Problem statement
Write out all of the lines below, exactly and completely.

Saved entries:

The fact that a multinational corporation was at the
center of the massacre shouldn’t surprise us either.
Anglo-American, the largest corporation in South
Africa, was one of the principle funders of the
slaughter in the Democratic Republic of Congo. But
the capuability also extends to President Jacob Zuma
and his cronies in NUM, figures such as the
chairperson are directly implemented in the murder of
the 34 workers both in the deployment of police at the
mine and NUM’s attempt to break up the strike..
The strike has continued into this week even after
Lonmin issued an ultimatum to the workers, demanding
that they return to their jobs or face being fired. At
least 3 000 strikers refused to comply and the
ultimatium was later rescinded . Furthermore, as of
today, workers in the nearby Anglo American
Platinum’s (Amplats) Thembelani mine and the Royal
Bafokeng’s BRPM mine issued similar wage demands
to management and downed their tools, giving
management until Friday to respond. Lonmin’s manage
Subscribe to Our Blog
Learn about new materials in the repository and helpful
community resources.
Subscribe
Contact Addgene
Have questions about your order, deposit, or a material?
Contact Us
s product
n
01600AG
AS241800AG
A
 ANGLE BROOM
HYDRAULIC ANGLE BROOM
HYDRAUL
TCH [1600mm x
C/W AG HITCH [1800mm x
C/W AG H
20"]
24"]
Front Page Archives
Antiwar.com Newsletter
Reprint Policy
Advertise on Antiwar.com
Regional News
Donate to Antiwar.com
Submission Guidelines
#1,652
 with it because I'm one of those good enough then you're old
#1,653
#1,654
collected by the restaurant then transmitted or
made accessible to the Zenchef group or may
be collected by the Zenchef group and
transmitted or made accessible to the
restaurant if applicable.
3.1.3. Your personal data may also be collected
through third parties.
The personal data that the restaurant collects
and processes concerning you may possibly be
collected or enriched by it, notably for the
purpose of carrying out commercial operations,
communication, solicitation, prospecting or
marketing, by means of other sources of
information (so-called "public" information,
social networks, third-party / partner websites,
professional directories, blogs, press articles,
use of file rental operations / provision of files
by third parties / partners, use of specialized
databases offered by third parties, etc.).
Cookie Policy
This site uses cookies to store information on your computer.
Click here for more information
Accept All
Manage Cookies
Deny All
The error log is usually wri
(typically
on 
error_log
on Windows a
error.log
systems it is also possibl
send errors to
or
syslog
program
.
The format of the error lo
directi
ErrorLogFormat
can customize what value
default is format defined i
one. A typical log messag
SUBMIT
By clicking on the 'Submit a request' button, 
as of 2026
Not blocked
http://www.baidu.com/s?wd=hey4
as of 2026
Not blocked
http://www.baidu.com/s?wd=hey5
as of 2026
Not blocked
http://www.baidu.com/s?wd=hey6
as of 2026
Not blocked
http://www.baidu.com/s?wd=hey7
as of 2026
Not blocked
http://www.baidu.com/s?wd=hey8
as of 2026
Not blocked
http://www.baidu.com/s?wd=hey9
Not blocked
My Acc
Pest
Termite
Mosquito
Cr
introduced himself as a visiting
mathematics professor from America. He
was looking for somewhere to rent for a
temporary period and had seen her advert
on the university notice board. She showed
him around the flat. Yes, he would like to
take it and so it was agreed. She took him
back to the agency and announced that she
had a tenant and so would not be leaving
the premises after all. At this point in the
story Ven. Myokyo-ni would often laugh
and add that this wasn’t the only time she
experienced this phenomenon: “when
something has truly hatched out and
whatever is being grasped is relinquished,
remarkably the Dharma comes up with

Final answer
The fact that a multinational corporation was at the
center of the massacre shouldn’t surprise us either.
Anglo-American, the largest corporation in South
Africa, was one of the principle funders of the
slaughter in the Democratic Republic of Congo. But
the capuability also extends to President Jacob Zuma
and his cronies in NUM, figures such as the
chairperson are directly implemented in the murder of
the 34 workers both in the deployment of police at the
mine and NUM’s attempt to break up the strike..
The strike has continued into this week even after
Lonmin issued an ultimatum to the workers, demanding
that they return to their jobs or face being fired. At
least 3 000 strikers refused to comply and the
ultimatium was later rescinded . Furthermore, as of
today, workers in the nearby Anglo American
Platinum’s (Amplats) Thembelani mine and the Royal
Bafokeng’s BRPM mine issued similar wage demands
to management and downed their tools, giving
management until Friday to respond. Lonmin’s manage
Subscribe to Our Blog
Learn about new materials in the repository and helpful
community resources.
Subscribe
Contact Addgene
Have questions about your order, deposit, or a material?
Contact Us
s product
n
01600AG
AS241800AG
A
 ANGLE BROOM
HYDRAULIC ANGLE BROOM
HYDRAUL
TCH [1600mm x
C/W AG HITCH [1800mm x
C/W AG H
20"]
24"]
Front Page Archives
Antiwar.com Newsletter
Reprint Policy
Advertise on Antiwar.com
Regional News
Donate to Antiwar.com
Submission Guidelines
#1,652
 with it because I'm one of those good enough then you're old
#1,653
#1,654
collected by the restaurant then transmitted or
made accessible to the Zenchef group or may
be collected by the Zenchef group and
transmitted or made accessible to the
restaurant if applicable.
3.1.3. Your personal data may also be collected
through third parties.
The personal data that the restaurant collects
and processes concerning you may possibly be
collected or enriched by it, notably for the
purpose of carrying out commercial operations,
communication, solicitation, prospecting or
marketing, by means of other sources of
information (so-called "public" information,
social networks, third-party / partner websites,
professional directories, blogs, press articles,
use of file rental operations / provision of files
by third parties / partners, use of specialized
databases offered by third parties, etc.).
Cookie Policy
This site uses cookies to store information on your computer.
Click here for more information
Accept All
Manage Cookies
Deny All
The error log is usually wri
(typically
on 
error_log
on Windows a
error.log
systems it is also possibl
send errors to
or
syslog
program
.
The format of the error lo
directi
ErrorLogFormat
can customize what value
default is format defined i
one. A typical log messag
SUBMIT
By clicking on the 'Submit a request' button, 
as of 2026
Not blocked
http://www.baidu.com/s?wd=hey4
as of 2026
Not blocked
http://www.baidu.com/s?wd=hey5
as of 2026
Not blocked
http://www.baidu.com/s?wd=hey6
as of 2026
Not blocked
http://www.baidu.com/s?wd=hey7
as of 2026
Not blocked
http://www.baidu.com/s?wd=hey8
as of 2026
Not blocked
http://www.baidu.com/s?wd=hey9
Not blocked
My Acc
Pest
Termite
Mosquito
Cr
introduced himself as a visiting
mathematics professor from America. He
was looking for somewhere to rent for a
temporary period and had seen her advert
on the university notice board. She showed
him around the flat. Yes, he would like to
take it and so it was agreed. She took him
back to the agency and announced that she
had a tenant and so would not be leaving
the premises after all. At this point in the
story Ven. Myokyo-ni would often laugh
and add that this wasn’t the only time she
experienced this phenomenon: “when
something has truly hatched out and
whatever is being grasped is relinquished,
remarkably the Dharma comes up with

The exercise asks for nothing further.